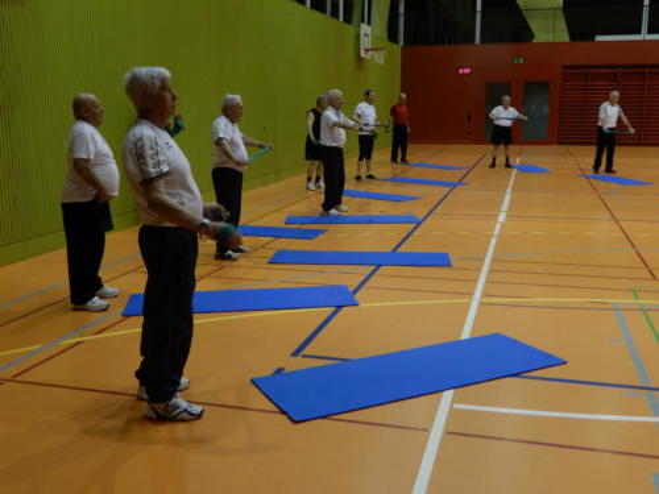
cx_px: 330
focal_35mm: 38
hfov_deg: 49.0
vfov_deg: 37.7
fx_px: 723
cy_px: 247
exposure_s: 1/30
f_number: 4.5
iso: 220
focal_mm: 6.8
|---|
Work required
Repeat the data above in full and exactly. Omit every image.

Answer to this problem
cx_px: 330
focal_35mm: 38
hfov_deg: 49.0
vfov_deg: 37.7
fx_px: 723
cy_px: 247
exposure_s: 1/30
f_number: 4.5
iso: 220
focal_mm: 6.8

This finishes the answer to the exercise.